# How do you cope?



## reddd123 (Mar 30, 2013)

How do you cope when you buy small animals knowing that they will die in 2/4years? I would love to own a couple of small animals but I don't think I would cope when they died.  I know 2/4 years is a long time but some don't make it to then


----------



## polishrose (Oct 26, 2011)

I cry and grieve like I would for a dog or cat.I make sure they have great lives even though they're short.I miss them,but there's always a place in my heart for another one.


----------



## reddd123 (Mar 30, 2013)

polishrose said:


> I cry and grieve like I would for a dog or cat.I make sure they have great lives even though they're short.I miss them,but there's always a place in my heart for another one.


Thanks for your reply


----------



## Lil Miss (Dec 11, 2010)

i dont buy them, i rescue.

the only way i can cope with loosing them is because i know its opened up another space for some poor fluff out there who needs another chance at life.
yes it hurts, and i cry like a baby. but the moment it stops hurting is the moment i will not bring any more into my life, as if it doesnt hurt then you cant have loved them, and they all deserve to be loved


----------



## vet-2-b (Sep 25, 2008)

as my dad would say "its better to of loved and lost then to of never loved at all"


----------



## forgotten myth (Feb 26, 2012)

I'm the same. Just enjoy the time that you do have with them as they are so loving and make great pets. It is honestly worth it.


----------



## wind1 (Oct 24, 2010)

I have this dilemma at the moment. I had 2 rabbits, Thumper and Pebbles. I lost Thumper 5 years ago. I was absolutely heartbroken and couldn't bear to replace him so Pebbles lived the rest of her days on her own, although she was surrounded by lots of guinea pigs (in their hutches). When Pebbles went 2 1/2 years ago I said that's it, no more rabbits. But now I have seen a rescue close to me has a big grey bunny who looks exactly like Thumper. I have a shed with run attached all ready to go for a rabbit but I can't stop thinking of how much it hurt when I lost the others. Even now I feel sad just thinking about them but another part of me says you have the space, think of the lovely life you could give another rabbit in need. I need to think about it seriously


----------



## SpotOn (May 7, 2013)

Lil Miss said:


> i dont buy them, i rescue.
> 
> the only way i can cope with loosing them is because i know its opened up another space for some poor fluff out there who needs another chance at life.
> yes it hurts, and i cry like a baby. but the moment it stops hurting is the moment i will not bring any more into my life, as if it doesnt hurt then you cant have loved them, and they all deserve to be loved


We rescue ours (or private re-homes) and it makes me happy knowing I have given the animal a second chance.

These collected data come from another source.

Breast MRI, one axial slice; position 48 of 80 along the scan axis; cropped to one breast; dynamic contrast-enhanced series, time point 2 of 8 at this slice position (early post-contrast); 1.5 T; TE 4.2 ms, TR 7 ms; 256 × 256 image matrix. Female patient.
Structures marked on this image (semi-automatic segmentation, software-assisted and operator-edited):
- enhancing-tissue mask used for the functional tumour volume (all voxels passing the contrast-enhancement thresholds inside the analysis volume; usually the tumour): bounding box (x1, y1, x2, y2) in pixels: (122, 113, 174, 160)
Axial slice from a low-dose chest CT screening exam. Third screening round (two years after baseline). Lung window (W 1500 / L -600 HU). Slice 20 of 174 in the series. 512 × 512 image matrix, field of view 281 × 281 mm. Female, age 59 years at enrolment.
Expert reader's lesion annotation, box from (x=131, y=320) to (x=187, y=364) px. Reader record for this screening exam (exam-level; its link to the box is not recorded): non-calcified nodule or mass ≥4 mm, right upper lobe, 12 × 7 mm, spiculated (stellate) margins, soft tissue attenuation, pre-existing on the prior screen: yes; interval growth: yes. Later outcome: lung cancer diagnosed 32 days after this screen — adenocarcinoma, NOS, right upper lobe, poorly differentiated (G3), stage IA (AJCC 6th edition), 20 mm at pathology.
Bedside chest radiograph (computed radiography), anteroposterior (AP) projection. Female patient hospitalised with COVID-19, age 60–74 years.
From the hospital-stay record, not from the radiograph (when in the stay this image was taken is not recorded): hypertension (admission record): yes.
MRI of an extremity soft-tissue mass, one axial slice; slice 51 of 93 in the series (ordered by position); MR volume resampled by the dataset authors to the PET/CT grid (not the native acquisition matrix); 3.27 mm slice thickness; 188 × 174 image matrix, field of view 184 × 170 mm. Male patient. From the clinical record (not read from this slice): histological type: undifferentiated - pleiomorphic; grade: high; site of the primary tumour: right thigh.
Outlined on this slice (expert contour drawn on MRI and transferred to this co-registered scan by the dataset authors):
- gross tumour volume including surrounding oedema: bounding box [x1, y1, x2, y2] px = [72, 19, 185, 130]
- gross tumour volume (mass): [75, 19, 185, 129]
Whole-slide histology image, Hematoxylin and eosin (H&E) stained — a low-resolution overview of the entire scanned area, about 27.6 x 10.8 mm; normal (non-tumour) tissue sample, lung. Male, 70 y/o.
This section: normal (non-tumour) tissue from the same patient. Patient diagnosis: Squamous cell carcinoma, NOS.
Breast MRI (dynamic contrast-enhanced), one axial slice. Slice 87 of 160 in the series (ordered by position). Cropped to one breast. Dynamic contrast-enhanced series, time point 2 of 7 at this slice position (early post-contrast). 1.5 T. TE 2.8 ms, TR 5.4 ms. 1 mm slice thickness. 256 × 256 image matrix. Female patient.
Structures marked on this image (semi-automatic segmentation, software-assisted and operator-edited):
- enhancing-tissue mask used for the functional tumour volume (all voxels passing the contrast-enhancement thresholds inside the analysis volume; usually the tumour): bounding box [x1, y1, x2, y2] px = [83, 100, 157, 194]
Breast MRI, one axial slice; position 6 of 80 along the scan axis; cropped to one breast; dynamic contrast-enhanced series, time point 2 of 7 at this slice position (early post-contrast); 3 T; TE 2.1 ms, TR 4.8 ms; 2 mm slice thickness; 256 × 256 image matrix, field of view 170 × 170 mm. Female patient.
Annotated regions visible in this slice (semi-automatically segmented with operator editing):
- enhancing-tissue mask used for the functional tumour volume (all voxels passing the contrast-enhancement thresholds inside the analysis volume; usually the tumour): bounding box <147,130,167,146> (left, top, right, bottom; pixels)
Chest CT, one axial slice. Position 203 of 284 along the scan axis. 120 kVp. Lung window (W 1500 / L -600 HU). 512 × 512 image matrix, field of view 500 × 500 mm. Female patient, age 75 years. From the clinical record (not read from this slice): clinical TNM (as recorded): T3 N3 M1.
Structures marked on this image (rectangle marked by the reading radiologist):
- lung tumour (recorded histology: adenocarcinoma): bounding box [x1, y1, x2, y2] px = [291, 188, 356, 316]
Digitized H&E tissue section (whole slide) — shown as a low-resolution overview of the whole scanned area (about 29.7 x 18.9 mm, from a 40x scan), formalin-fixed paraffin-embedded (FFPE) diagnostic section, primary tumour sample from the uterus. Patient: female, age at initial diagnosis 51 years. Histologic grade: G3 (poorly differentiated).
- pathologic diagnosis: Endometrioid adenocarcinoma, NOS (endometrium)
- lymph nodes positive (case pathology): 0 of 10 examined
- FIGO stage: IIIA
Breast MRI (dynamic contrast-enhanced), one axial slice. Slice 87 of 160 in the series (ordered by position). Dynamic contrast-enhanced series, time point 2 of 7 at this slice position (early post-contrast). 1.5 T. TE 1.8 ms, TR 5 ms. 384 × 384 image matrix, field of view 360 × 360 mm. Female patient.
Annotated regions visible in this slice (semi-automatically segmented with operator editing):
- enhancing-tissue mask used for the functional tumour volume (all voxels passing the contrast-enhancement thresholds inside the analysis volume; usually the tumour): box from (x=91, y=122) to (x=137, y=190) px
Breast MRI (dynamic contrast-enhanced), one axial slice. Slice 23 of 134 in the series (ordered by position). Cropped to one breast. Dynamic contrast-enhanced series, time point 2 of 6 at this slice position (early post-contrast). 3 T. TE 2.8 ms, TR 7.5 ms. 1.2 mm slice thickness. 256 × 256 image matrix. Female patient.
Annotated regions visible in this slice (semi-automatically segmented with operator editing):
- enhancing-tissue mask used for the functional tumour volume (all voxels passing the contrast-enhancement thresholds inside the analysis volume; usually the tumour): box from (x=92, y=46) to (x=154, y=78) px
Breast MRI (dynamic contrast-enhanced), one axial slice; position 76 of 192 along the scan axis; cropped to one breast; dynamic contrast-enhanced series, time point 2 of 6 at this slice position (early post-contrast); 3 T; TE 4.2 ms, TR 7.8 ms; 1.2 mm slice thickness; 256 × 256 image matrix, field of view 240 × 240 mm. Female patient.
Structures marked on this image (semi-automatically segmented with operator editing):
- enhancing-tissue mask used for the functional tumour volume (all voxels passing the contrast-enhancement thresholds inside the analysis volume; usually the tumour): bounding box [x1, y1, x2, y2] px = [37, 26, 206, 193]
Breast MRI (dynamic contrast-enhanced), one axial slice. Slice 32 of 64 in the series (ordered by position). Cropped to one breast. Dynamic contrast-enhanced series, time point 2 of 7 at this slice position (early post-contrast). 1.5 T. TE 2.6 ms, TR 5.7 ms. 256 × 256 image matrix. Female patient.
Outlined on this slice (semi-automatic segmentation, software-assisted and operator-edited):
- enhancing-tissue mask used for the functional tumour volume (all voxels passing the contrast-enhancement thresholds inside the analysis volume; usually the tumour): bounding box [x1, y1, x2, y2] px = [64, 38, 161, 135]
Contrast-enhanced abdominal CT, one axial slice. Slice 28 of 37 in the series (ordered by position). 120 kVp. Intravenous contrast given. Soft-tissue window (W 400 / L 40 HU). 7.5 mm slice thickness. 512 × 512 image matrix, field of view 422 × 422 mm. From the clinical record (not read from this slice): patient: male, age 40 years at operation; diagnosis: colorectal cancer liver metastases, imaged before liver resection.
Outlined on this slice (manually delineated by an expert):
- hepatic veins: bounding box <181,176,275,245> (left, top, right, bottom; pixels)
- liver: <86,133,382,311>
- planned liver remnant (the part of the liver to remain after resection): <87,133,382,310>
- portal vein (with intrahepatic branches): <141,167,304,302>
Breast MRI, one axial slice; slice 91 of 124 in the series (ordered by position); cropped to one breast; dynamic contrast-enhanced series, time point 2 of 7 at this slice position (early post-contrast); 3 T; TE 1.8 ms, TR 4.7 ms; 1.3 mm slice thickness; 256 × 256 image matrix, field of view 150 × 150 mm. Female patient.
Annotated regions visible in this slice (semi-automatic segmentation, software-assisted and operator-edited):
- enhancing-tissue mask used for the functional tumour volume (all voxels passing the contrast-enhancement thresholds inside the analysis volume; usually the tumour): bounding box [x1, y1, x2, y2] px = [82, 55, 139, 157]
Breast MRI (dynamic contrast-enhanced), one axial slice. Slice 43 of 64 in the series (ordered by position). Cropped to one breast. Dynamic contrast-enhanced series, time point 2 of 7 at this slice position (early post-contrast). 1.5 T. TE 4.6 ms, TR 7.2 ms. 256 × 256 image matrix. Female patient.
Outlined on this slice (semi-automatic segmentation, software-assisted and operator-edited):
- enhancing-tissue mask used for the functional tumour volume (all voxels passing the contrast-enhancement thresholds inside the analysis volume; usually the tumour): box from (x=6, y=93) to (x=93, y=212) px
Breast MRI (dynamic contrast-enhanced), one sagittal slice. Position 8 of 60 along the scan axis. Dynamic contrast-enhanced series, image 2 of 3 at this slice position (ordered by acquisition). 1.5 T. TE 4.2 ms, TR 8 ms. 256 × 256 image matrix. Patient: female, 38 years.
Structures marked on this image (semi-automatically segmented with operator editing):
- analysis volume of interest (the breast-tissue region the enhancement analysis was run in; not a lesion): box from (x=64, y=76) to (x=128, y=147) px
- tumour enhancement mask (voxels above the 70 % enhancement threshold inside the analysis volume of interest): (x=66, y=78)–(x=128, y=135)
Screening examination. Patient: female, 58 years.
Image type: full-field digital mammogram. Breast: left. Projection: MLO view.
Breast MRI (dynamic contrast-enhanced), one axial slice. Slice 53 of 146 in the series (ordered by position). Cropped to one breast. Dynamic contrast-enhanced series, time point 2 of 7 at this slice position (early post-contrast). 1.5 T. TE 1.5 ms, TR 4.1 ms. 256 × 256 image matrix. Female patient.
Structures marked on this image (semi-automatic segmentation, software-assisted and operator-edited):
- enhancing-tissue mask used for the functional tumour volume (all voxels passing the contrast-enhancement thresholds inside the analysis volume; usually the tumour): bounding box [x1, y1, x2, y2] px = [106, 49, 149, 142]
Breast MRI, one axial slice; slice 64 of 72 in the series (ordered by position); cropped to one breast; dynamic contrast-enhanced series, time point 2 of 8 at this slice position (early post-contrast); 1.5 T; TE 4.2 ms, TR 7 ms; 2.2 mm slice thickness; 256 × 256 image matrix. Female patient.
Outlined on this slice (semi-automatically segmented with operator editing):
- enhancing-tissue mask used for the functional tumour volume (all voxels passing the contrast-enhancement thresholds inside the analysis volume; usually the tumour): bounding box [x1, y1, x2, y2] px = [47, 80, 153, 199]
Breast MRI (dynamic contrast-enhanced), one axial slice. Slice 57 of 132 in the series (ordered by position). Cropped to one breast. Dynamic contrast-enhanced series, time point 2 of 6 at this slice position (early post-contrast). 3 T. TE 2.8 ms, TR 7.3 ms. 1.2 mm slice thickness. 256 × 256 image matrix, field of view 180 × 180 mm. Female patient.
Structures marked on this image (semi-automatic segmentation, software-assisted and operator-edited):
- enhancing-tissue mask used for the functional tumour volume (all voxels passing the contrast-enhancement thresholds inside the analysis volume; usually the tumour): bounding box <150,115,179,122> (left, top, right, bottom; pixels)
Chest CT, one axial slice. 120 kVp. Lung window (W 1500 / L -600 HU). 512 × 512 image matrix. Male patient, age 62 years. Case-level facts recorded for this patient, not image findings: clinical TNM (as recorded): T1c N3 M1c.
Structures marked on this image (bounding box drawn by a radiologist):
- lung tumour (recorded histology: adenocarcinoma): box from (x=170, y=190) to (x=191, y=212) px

For me, I've cried more over loosing my pets than I have done family :001_unsure:


----------



## Supasilvfoxy (Apr 6, 2013)

That's the legacy they leave us, once you open your heart to a pet, when it dies it leaves a space, just big enough for another pet to fill. That pet can be anything from horse, down to a stick insect.

Don't ever hesitate about getting a pet Reddd, thinking you wont be able to cope when it dies, you will, because the joy that owning a pet gives you far outweighs the grief when they die.

Much love and good luck!


----------



## tinktinktinkerbell (Nov 15, 2008)

polishrose said:


> I cry and grieve like I would for a dog or cat.I make sure they have great lives even though they're short.I miss them,but there's always a place in my heart for another one.


This

I make sure that the time they have with me they are spoilt and well looked after, I make sure I have lots of memories and happy times, I take lots of photos


----------



## Bloodraine5252 (Jan 13, 2013)

It is hard but its very rewarding (I rescue/private regimes) watching them become confident and playful. I've had some that have suffered some horrible neglect and there's nothing more satisfying than nursing them back to health. 

I now have 9 and I think it may be my last lot which is quite upsetting but they no longer have their own room since I had to move. When I get a bigger house again I'll be getting more 

For each one that has passed I've grieved but the pros do outweigh the con's by a mile


----------



## niki87 (Nov 18, 2009)

Don't buy them....rescue  Then you know that you are doing an amazing thing giving small animals a second chance when most won't. And when they do pass away you know that you saved them.


----------



## CatMommy555 (Jul 19, 2013)

I grieve like I would for any pet, large or small. But in my opinion, the time spent with them and the love received makes it all worth it. I'd rather love a small animal and get hurt later than miss out on that relationship.


----------



## redroses2106 (Aug 21, 2011)

you could say that about any pet though, chances are you will out live it, I wouldn't not get a pet because it will die one day especially when you can offer one a good loving home, I have an old guinea pig, I hope she has lots of life left in her but I will be heartbroken when she passes (she's my fav pet, even though I shouldn't admit that  ) and even though it will be sad I would have her all over again she brings me lots of happiness, she has the biggest personality.


----------



## lisa0307 (Aug 25, 2009)

Lil Miss said:


> i dont buy them, i rescue.
> 
> the only way i can cope with loosing them is because i know its opened up another space for some poor fluff out there who needs another chance at life.
> yes it hurts, and i cry like a baby. but the moment it stops hurting is the moment i will not bring any more into my life, as if it doesnt hurt then you cant have loved them, and they all deserve to be loved


That's so nice...xxx


----------